■ WORK TASK:
Edit each of the rows below by replacing "chart" with "graph" and changing nothing else. Leave the pictures out of your answer.

■ RECORDS TO PROCESS:
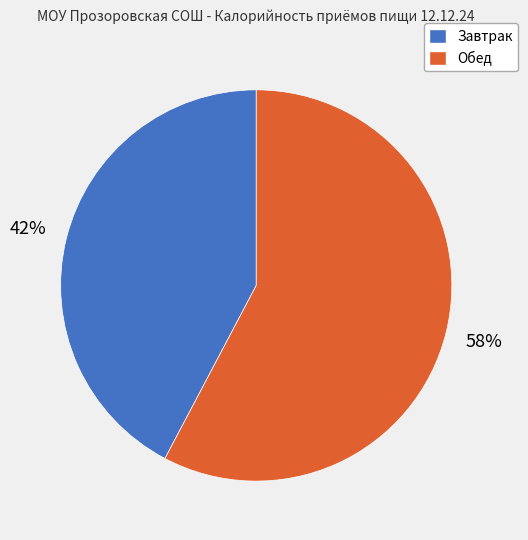

To the nearest percent, what is the combined percentage of Обед and Завтрак?

100%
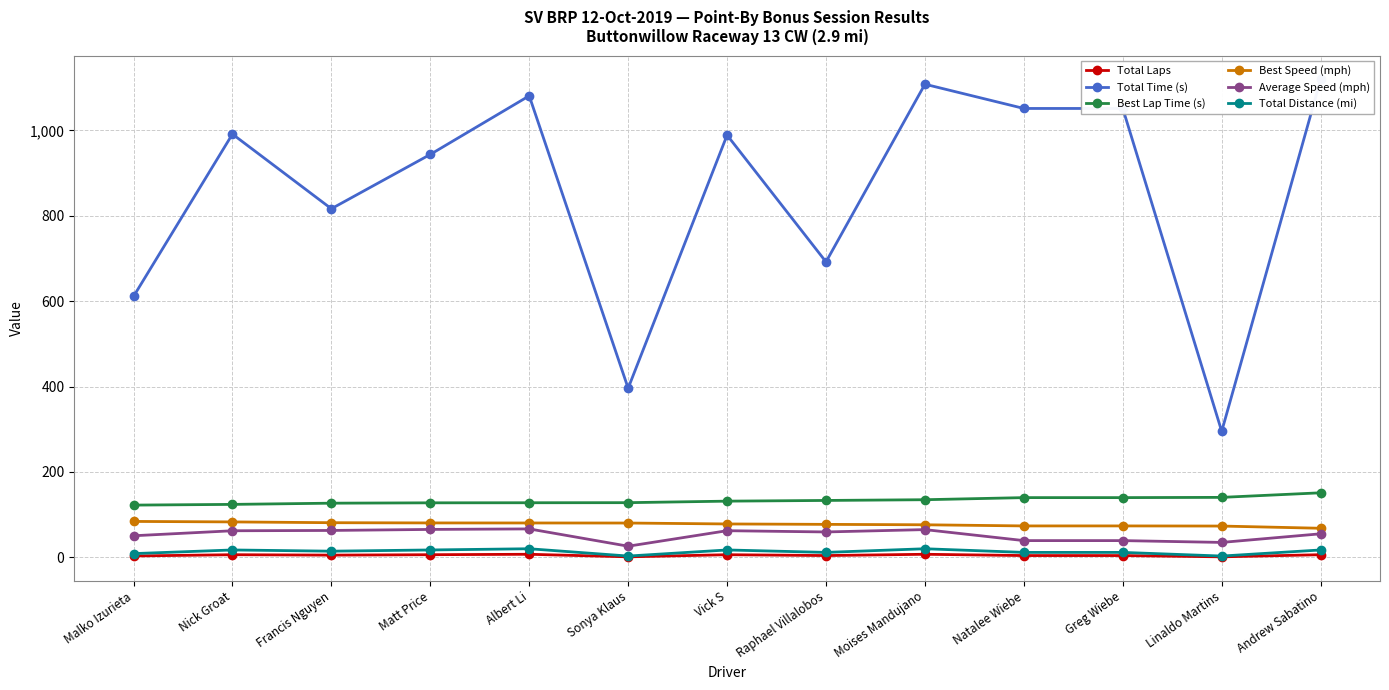

What value does the Total Distance (mi) series have at Moises Mandujano?

19.9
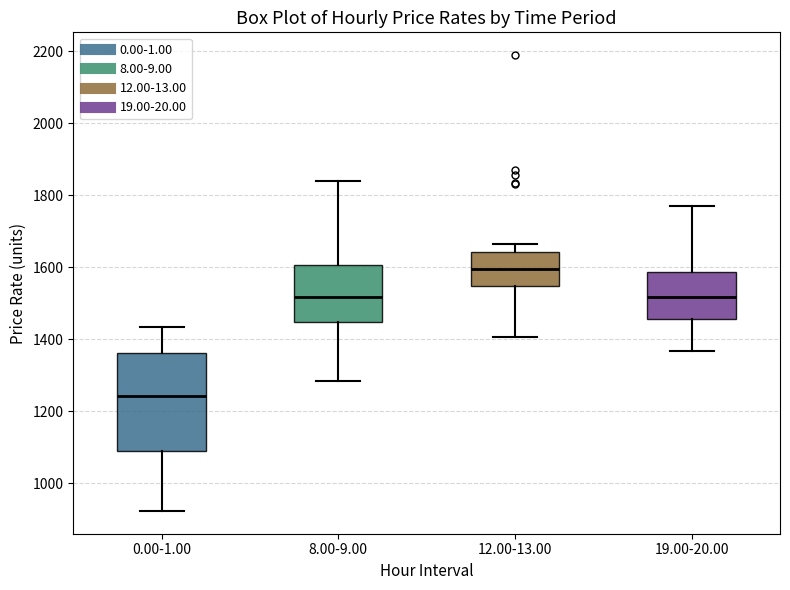

Which box has the lowest median line?

0.00-1.00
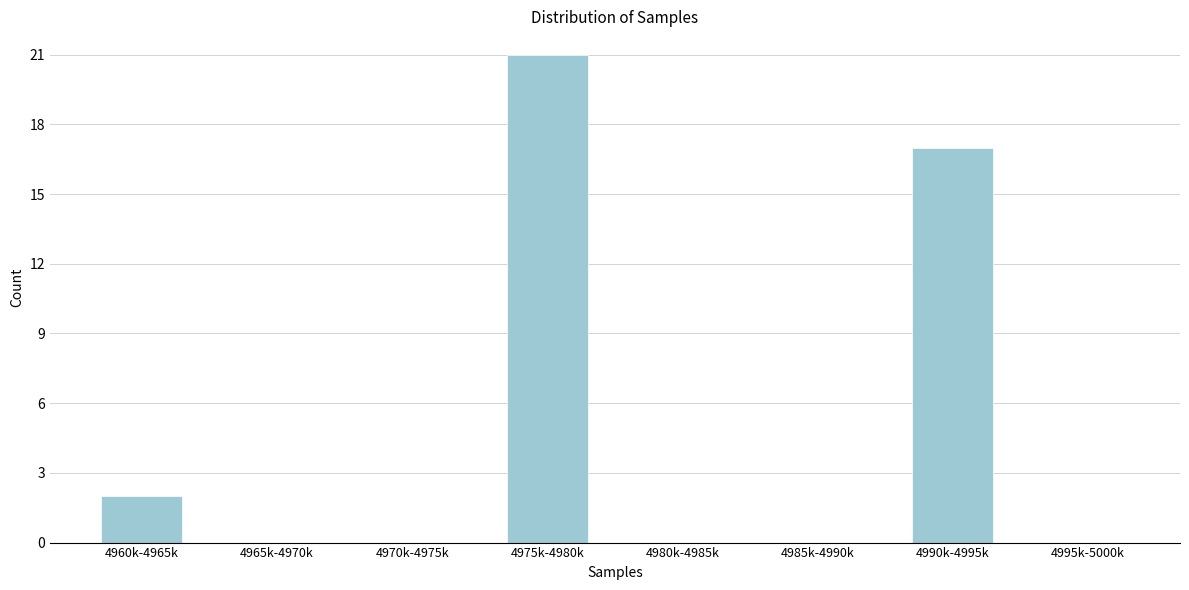

Reading left to right, transcribe all the data shown in this chart.

4960k-4965k=2	4965k-4970k=0	4970k-4975k=0	4975k-4980k=21	4980k-4985k=0	4985k-4990k=0	4990k-4995k=17	4995k-5000k=0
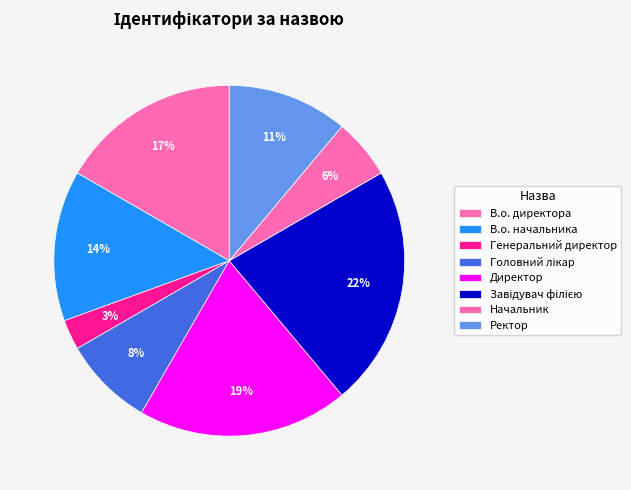

Approximately how many times larger is the value at Начальник compared to Генеральний директор?

2.0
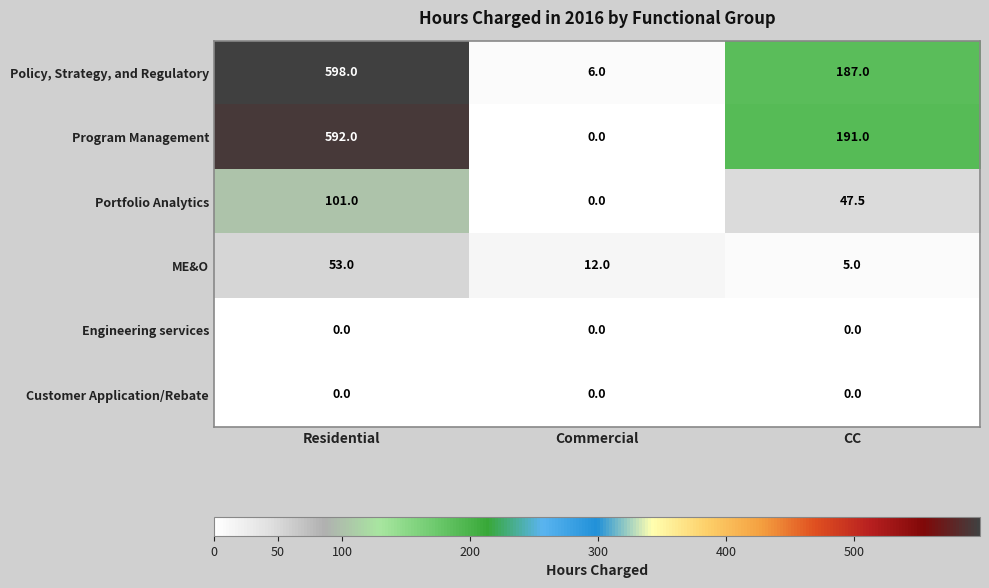

Count the number of categories in the chart.

3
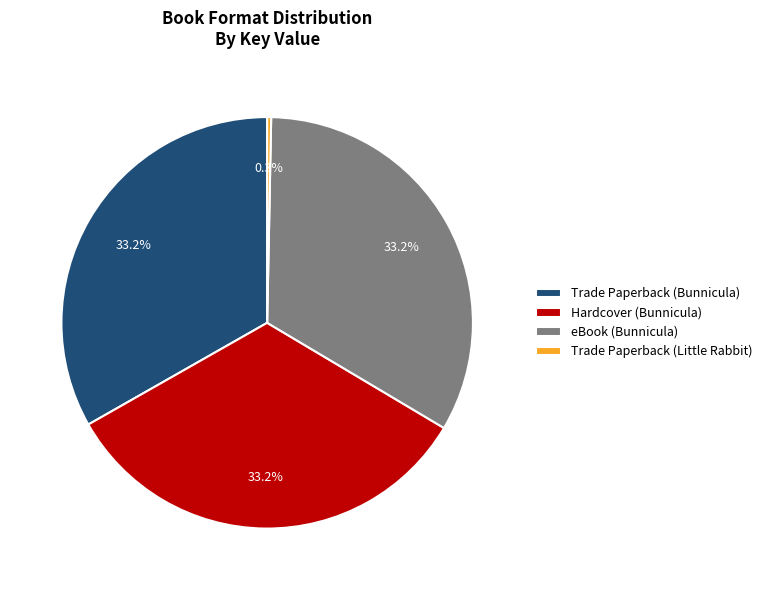

What is the total percentage of Trade Paperback (Bunnicula) and Trade Paperback (Little Rabbit)?

33.5%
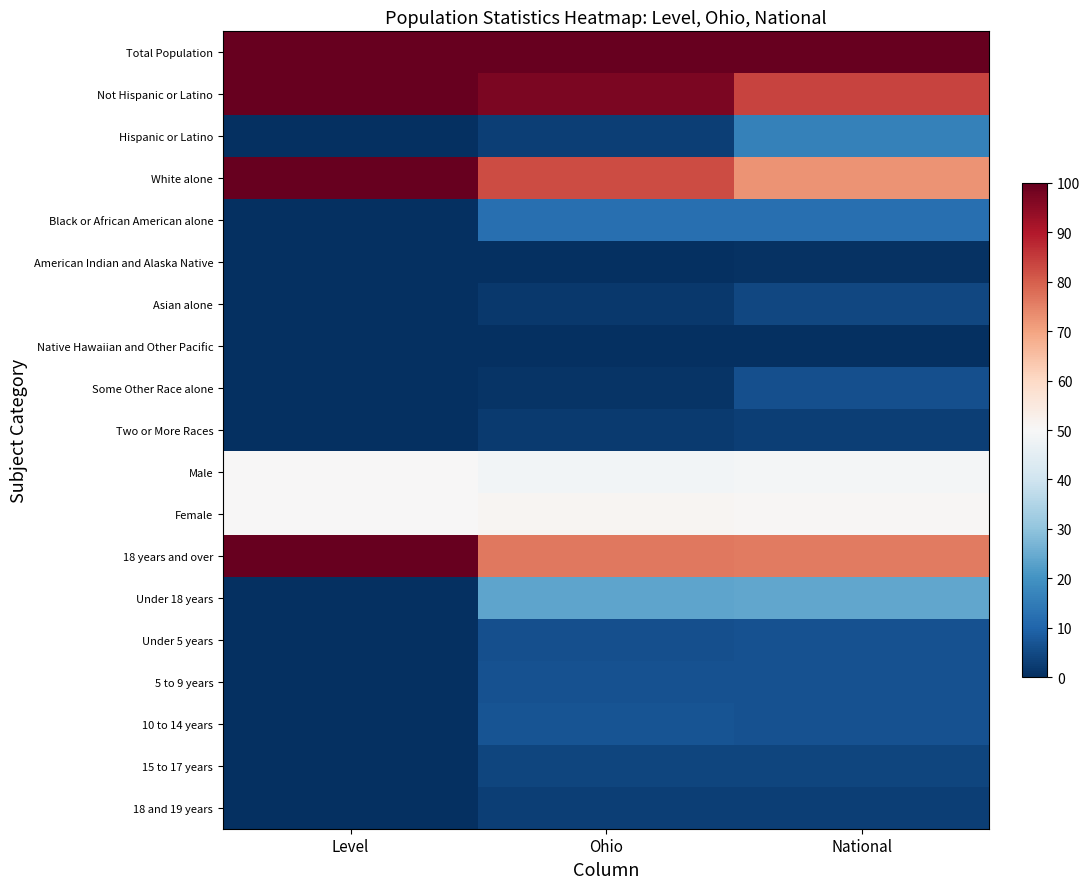

Which series changed the most between Level and National?

White alone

■ TASK OUTPUT:
To the nearest percent, what is the combined percentage of Обед and Завтрак?

100%

What value does the Total Distance (mi) series have at Moises Mandujano?

19.9

Which box has the lowest median line?

0.00-1.00

Reading left to right, transcribe all the data shown in this graph.

4960k-4965k=2	4965k-4970k=0	4970k-4975k=0	4975k-4980k=21	4980k-4985k=0	4985k-4990k=0	4990k-4995k=17	4995k-5000k=0

Approximately how many times larger is the value at Начальник compared to Генеральний директор?

2.0

Count the number of categories in the graph.

3

What is the total percentage of Trade Paperback (Bunnicula) and Trade Paperback (Little Rabbit)?

33.5%

Which series changed the most between Level and National?

White alone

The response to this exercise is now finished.